Collection entries
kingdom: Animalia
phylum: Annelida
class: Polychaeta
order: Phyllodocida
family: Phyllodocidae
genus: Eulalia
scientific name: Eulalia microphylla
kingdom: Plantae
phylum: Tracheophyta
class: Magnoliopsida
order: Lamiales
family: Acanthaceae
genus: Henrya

▶ **CHALLENGE**
Rewrite the lines of all the records above, replacing "scientific name" with "species name" wherever it occurs and leaving everything else unchanged.

▶ **FINAL ANSWER**
kingdom: Animalia
phylum: Annelida
class: Polychaeta
order: Phyllodocida
family: Phyllodocidae
genus: Eulalia
species name: Eulalia microphylla
kingdom: Plantae
phylum: Tracheophyta
class: Magnoliopsida
order: Lamiales
family: Acanthaceae
genus: Henrya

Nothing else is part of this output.